Picking straight up from season seven of Bosch, we find Harry embarking on a new life as a private detective after having quit the LAPD at the end of the last episode. An earthquake has rendered his million-dollar clifftop home unlivable, so Harry decamps to his new, sparse office, where he still listens to jazz and has a bourbon at night. This could practically have been called Bosch: Gumshoe.
This soft reboot allows for many characters to be omitted and the show to transform into almost a three-hander. Mimi Rogers — here a beacon for female actors of a certain age getting decent parts — returns as Honey Chandler, Harry’s one-time rival and now cohort.
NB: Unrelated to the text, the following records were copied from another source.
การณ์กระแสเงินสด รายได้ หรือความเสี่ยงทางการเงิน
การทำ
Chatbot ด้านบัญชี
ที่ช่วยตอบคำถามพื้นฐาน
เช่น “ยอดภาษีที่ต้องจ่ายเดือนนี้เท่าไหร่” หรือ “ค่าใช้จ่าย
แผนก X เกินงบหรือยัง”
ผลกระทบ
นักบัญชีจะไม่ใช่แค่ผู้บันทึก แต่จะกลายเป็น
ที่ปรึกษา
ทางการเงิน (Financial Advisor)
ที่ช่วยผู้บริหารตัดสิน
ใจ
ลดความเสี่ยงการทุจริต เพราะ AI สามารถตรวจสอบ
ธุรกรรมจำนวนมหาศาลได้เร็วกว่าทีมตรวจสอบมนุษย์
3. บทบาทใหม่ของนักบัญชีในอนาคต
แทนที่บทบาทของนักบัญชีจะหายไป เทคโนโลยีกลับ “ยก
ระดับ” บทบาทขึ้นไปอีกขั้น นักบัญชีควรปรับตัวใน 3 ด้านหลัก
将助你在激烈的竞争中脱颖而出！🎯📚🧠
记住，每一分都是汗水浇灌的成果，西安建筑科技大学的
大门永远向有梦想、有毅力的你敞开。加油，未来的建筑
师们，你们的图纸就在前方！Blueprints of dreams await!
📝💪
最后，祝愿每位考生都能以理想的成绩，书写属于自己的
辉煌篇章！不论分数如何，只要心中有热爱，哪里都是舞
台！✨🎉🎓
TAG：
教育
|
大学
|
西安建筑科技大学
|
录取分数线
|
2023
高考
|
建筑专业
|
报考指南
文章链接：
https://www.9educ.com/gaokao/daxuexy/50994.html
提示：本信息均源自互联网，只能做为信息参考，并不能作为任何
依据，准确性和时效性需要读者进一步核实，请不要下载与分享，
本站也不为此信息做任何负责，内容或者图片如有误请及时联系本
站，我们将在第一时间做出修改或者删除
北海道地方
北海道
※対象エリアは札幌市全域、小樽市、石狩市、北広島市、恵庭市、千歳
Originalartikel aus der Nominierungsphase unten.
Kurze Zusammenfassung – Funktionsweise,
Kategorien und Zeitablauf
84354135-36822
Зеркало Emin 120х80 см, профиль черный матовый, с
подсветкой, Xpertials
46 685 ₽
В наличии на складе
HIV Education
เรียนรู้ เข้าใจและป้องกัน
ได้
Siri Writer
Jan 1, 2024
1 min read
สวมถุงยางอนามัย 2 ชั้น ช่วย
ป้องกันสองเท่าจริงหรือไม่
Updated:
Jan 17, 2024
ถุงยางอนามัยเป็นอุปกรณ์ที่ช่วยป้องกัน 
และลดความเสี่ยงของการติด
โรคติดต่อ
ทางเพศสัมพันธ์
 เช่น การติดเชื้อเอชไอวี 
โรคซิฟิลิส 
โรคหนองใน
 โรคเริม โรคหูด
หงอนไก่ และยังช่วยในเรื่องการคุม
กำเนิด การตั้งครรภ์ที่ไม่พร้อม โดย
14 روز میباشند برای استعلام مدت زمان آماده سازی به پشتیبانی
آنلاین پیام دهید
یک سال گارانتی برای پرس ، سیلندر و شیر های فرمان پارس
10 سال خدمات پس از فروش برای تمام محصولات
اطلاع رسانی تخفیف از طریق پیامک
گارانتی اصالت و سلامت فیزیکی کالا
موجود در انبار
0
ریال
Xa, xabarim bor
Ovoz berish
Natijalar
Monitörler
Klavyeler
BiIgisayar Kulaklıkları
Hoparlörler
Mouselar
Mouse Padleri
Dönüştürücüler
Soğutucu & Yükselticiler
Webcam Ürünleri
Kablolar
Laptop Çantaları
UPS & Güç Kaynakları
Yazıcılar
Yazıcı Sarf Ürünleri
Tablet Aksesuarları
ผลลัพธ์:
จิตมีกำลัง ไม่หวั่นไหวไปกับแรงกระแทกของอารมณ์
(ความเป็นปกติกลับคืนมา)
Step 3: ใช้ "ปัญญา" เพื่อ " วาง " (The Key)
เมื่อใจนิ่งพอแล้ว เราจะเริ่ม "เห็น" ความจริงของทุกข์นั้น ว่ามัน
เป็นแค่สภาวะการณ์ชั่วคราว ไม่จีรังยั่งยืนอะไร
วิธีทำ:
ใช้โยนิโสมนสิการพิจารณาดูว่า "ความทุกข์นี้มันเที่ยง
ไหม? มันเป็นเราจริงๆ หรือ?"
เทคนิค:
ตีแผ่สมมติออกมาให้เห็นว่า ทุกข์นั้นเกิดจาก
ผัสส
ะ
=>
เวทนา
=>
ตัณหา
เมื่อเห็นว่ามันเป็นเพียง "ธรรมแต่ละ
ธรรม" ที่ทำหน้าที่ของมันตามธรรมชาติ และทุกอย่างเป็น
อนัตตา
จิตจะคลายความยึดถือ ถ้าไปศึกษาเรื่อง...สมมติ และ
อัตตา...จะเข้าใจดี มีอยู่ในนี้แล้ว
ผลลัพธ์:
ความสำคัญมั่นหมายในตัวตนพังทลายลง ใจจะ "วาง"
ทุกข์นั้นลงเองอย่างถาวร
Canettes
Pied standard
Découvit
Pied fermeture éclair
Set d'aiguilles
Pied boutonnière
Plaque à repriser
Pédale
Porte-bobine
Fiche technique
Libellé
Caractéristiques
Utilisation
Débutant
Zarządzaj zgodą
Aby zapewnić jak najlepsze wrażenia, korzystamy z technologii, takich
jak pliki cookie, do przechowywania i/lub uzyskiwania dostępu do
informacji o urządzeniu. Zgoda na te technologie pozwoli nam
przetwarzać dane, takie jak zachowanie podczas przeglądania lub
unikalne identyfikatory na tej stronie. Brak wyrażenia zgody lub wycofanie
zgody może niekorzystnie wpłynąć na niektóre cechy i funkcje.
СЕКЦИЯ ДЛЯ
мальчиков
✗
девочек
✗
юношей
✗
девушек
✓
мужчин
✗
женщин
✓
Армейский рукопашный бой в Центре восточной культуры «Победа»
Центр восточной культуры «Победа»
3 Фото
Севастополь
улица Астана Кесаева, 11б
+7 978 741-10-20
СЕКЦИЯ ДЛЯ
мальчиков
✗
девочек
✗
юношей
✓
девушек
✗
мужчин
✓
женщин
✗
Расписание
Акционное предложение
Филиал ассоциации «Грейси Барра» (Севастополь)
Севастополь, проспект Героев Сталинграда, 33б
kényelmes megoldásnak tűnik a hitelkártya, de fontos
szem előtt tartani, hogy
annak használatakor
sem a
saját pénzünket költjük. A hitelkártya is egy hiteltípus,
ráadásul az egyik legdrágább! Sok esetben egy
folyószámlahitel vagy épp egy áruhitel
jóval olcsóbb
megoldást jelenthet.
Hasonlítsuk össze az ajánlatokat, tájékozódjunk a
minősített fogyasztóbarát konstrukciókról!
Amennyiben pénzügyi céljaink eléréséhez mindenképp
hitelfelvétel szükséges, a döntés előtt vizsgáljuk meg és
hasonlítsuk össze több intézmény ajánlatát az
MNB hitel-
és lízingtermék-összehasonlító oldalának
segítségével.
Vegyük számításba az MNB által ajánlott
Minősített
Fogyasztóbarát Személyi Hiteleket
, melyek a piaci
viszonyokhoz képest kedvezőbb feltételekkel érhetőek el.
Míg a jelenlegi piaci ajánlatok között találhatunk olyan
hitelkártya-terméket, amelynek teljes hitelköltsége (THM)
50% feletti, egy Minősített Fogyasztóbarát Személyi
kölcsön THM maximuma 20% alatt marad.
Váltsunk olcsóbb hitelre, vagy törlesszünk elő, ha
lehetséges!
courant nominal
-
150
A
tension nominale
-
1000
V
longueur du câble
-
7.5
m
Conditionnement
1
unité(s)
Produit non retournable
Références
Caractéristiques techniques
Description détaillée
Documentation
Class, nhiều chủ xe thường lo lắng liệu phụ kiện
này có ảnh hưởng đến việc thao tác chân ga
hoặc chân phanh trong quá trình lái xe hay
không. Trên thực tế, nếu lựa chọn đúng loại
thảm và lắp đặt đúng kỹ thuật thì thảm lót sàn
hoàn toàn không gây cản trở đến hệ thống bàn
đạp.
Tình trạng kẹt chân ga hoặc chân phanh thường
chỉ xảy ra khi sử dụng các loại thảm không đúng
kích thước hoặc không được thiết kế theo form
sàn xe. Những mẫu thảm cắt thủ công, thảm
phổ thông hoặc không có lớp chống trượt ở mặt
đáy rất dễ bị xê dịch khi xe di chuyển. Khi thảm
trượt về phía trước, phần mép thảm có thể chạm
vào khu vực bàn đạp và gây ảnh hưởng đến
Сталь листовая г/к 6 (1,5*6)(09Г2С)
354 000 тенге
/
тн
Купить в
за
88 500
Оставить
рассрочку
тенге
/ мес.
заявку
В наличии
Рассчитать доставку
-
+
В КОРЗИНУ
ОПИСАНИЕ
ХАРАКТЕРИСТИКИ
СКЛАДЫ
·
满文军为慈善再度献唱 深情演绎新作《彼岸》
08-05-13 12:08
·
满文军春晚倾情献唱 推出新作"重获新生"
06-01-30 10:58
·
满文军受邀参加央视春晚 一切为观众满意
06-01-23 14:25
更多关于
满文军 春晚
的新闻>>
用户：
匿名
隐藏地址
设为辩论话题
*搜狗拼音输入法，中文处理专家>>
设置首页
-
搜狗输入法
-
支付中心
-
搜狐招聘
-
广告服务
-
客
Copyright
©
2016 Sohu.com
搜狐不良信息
His daughter Maddie (Madison Lintz) has joined the force and is undergoing training as a fresh ‘boot’, following in the footsteps of both parents. And whilst Harry has his ongoing cold cases to work, client Whitney Vance (William Devane) serves up a new mystery for Bosch to get personal about.
Despite sixty eight episodes of Bosch, newcomers are well served by a comprehensive “previously, on…” catchup. Corrupt businessman Carl Rogers (Michael Rose), who hired a hitman to kill Honey, is still being chased by her and Harry and there’s an early murder of a well-doing doctor, plus an ongoing investigation of a rapist by Maddie. Loosely adapted from the book The Wrong Side of Goodbye by Bosch Godfather Michael Connelly, these disparate plot strands take centre stage at seemingly random intervals; just past the halfway mark and it feels like the main story has ended, only for the others to come to the fore, and it rather knocks the pace off.
But that won’t put Bosch fans or even new viewers off. True, casting William Devane and then keeping him mostly off-screen is an actual crime (and along with Stephen A. Chang as Harry’s tech guy Mo, you’ve got two of the most mellifluous voices to grace the screen). Welliver also continues to annoy with the ‘Richard Gere/David Caruso look everywhere but the person you’re talking to’ style of acting, and there’s a very silly Murder She Wrote moment involving a pen, but these are mere quibbles. Despite the horrors our triumvirate faces, this is real comfort viewing. Having the plot unfold as the protagonist uncovers it and not telegraphing every damn thing is always good. Despite its adherence to detective clichés, Bosch doesn’t make the mistake of underestimating the audience’s intelligence. Plug in the neon lights, crank up the jazz, pour yourself a double and go sleuthing with Harry. He’ll not smile. Ever. But you’ll still like him.